With this in mind I need to boldly and frankly say that I’m not really sure why we suffer most of the time. But I do know something of God’s place in the midst of suffering. It’s not “up there,” making it happen or making it not happen, but it’s here, with us. And this relates to something I’ve shared with you before here—that Jesus’ death on the cross was not just something that happened—it was a proclamation of truth. What happened on the cross was not merely a point in time but rather a pronouncement of God’s place in the world—with us, suffering with us, refusing to leave us. In the cross of Christ, God says to the world, “This is how I am with you.” God is with us in our suffering, and no matter how bad it gets—no matter how painful life becomes, God’s presence with us is unflinching and constant.
And this is, by the way, how we are called to be with and for one another. It’s how we embody God’s presence in the midst of suffering—by refusing to abandon each other, by saying to one another, essentially, “You will not hang on your cross alone.
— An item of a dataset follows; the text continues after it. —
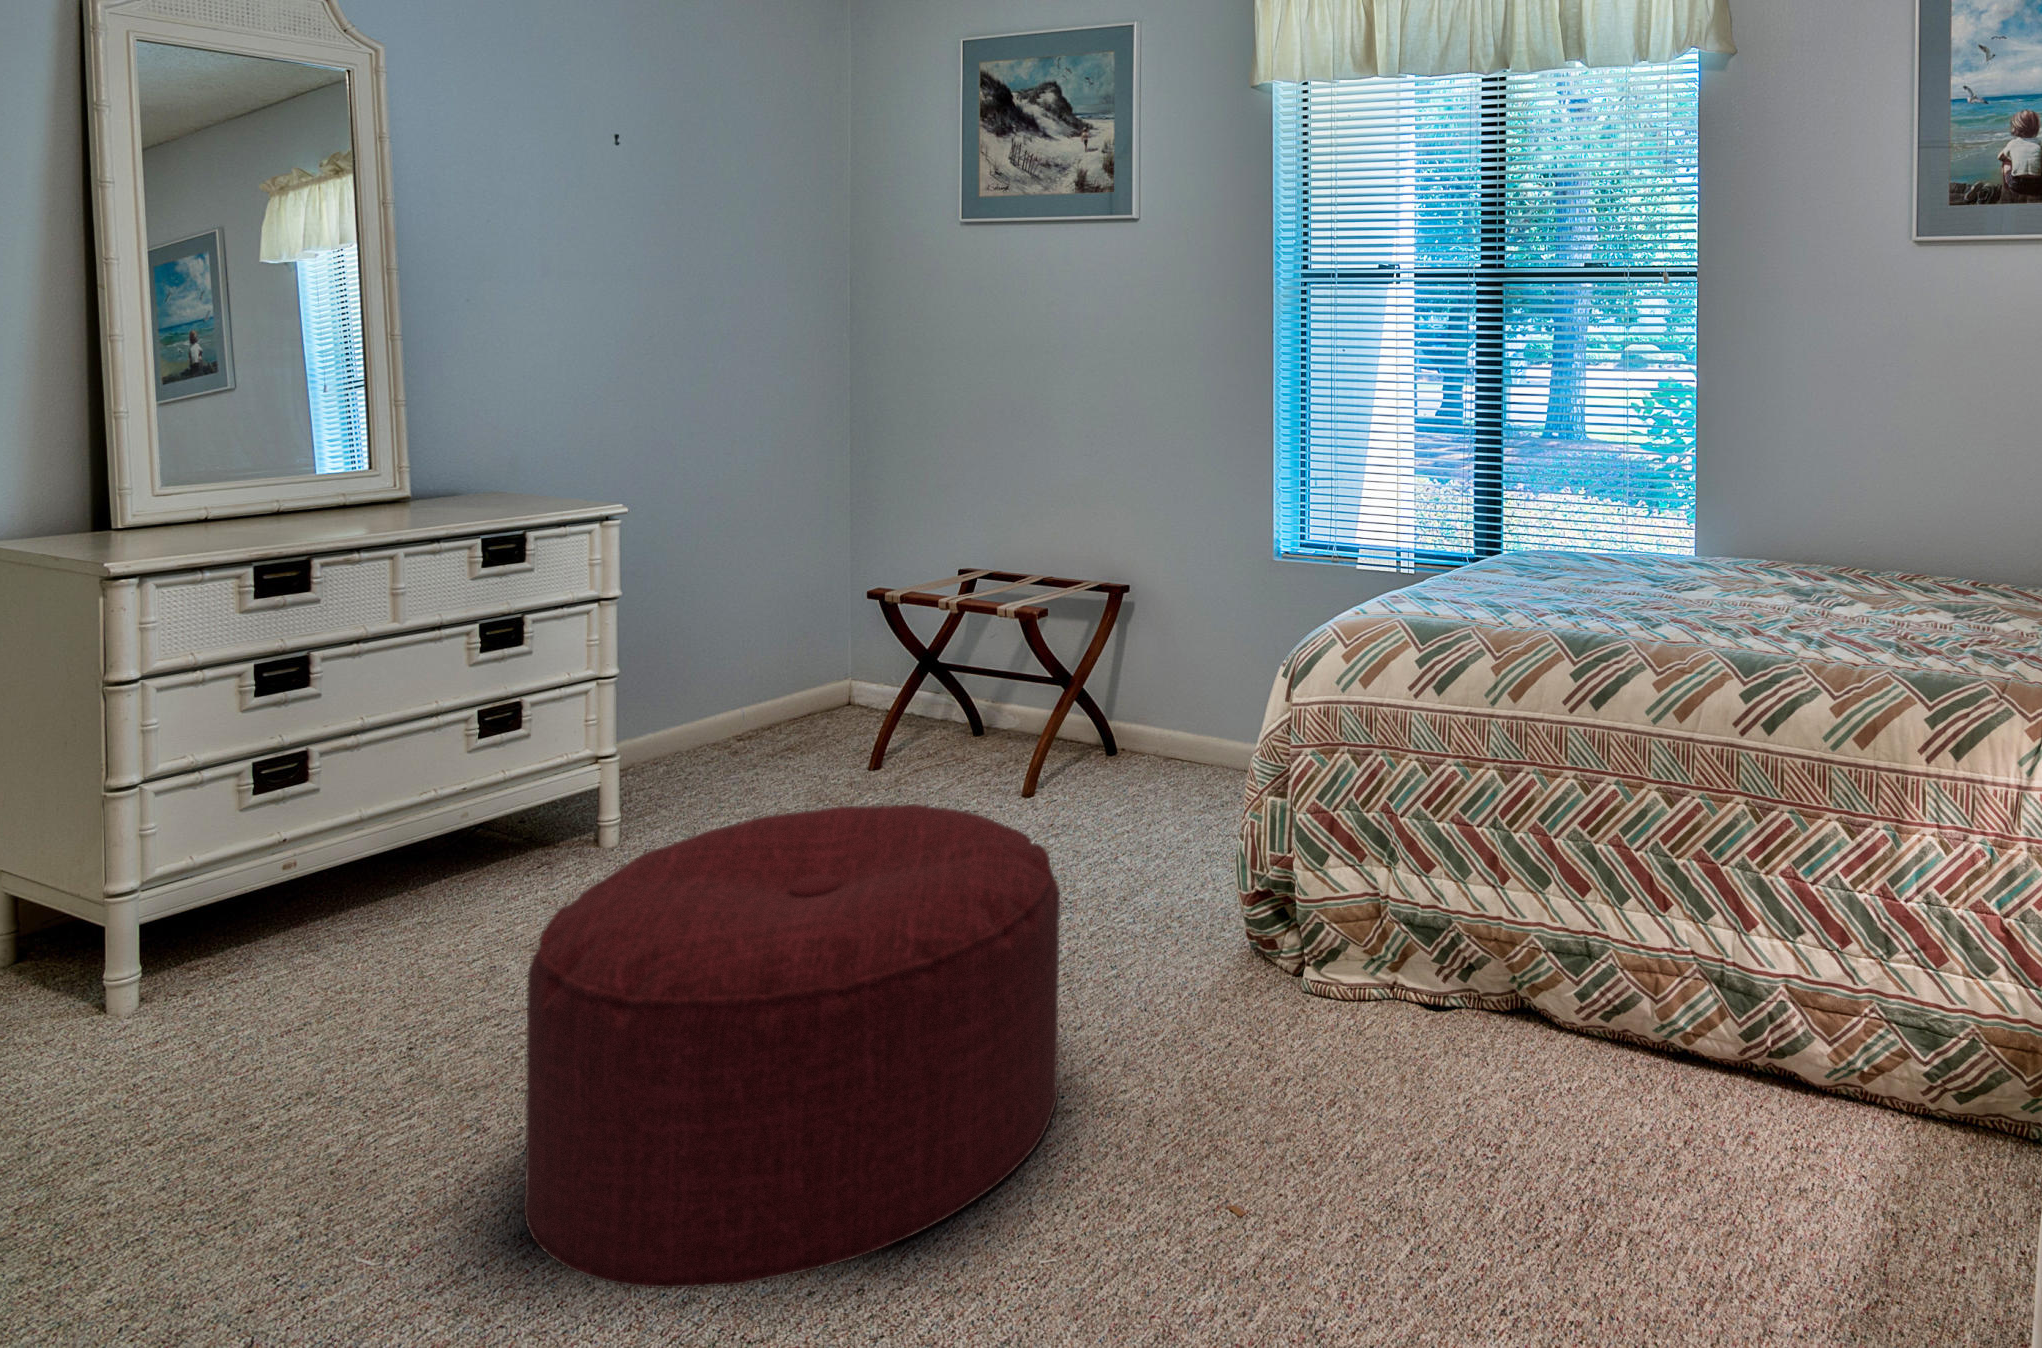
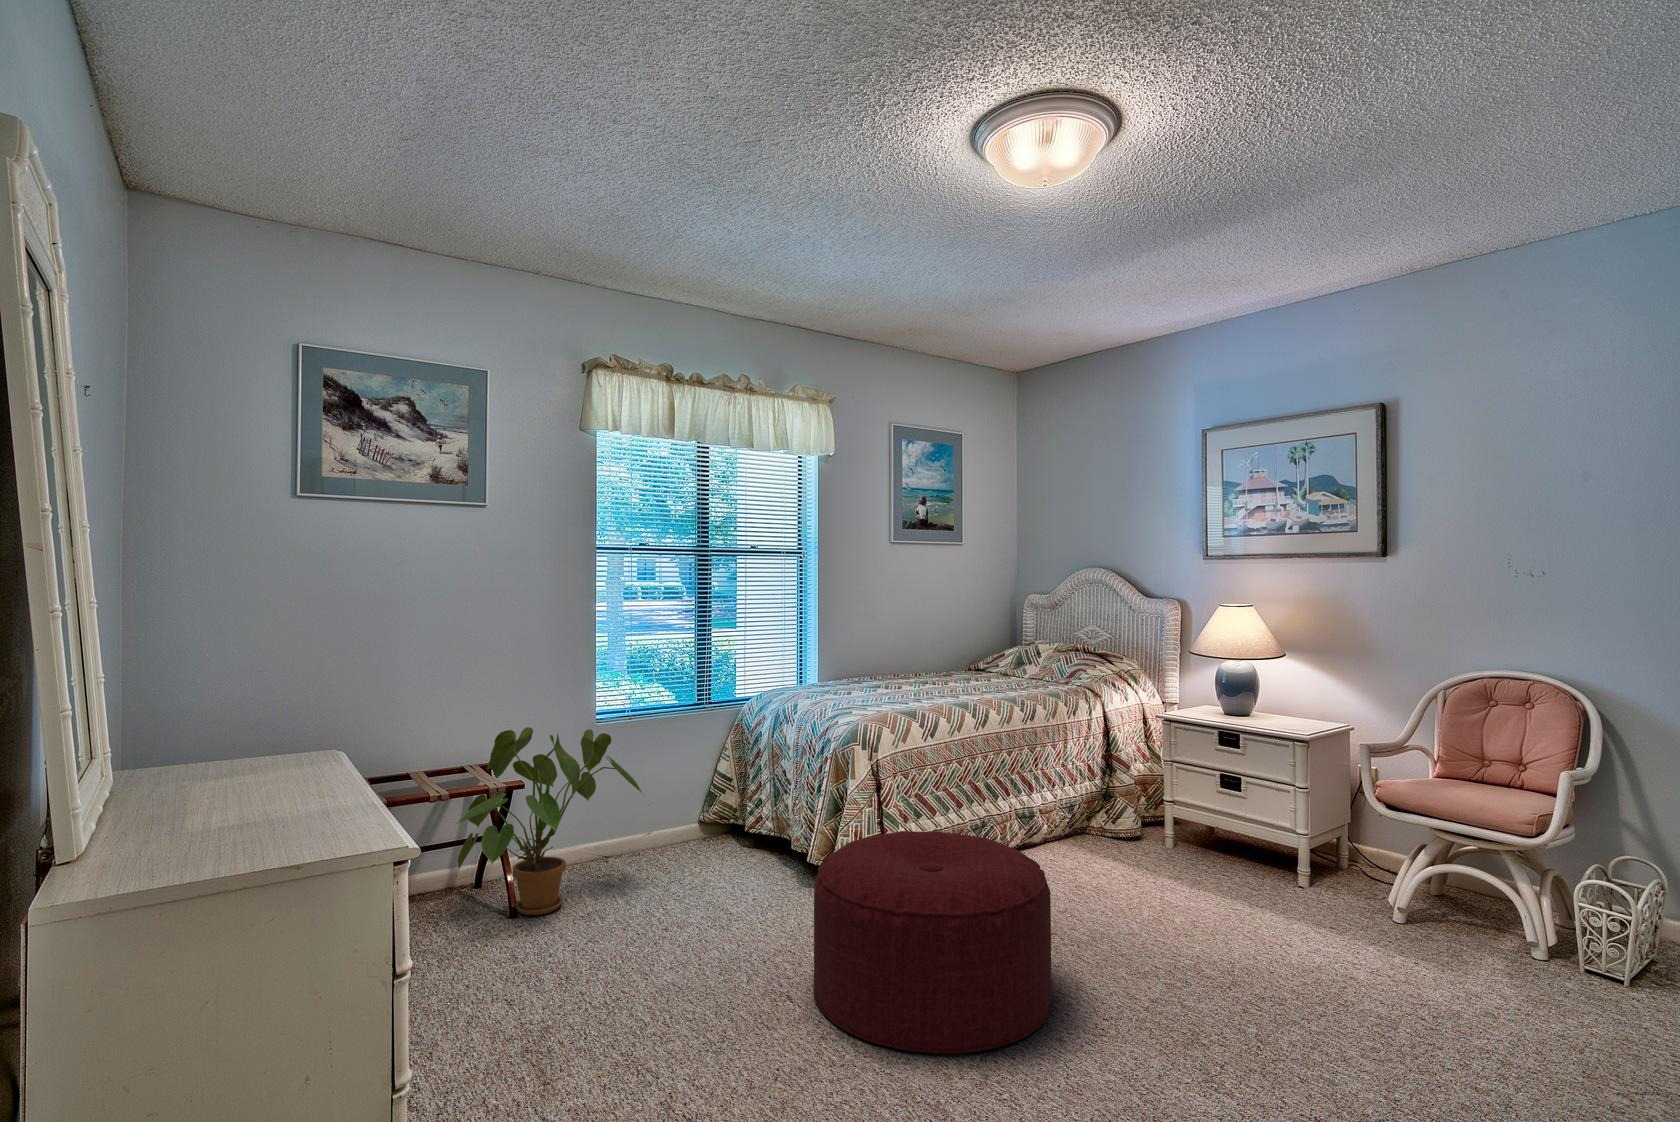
house plant: none [928,534,1224,796] -> present [455,727,645,915]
I will be with you.”
Why do we suffer? Some of that remains a mystery. But one thing is clear. We do not suffer alone, for God is with us in and through the person of Jesus Christ. And as we commit ourselves to Christ’s way, we make manifest something of God’s presence with and for one another. Amen.
1. When I started this “why series,” a member of First Presbyterian let my borrow a book, Adam Hamilton’s Why? Making Sense of God’s Will. I found Hamilton’s little section titled “Does Everything Happen for a Reason” to be a helpful articulation as I crafted this part of the sermon.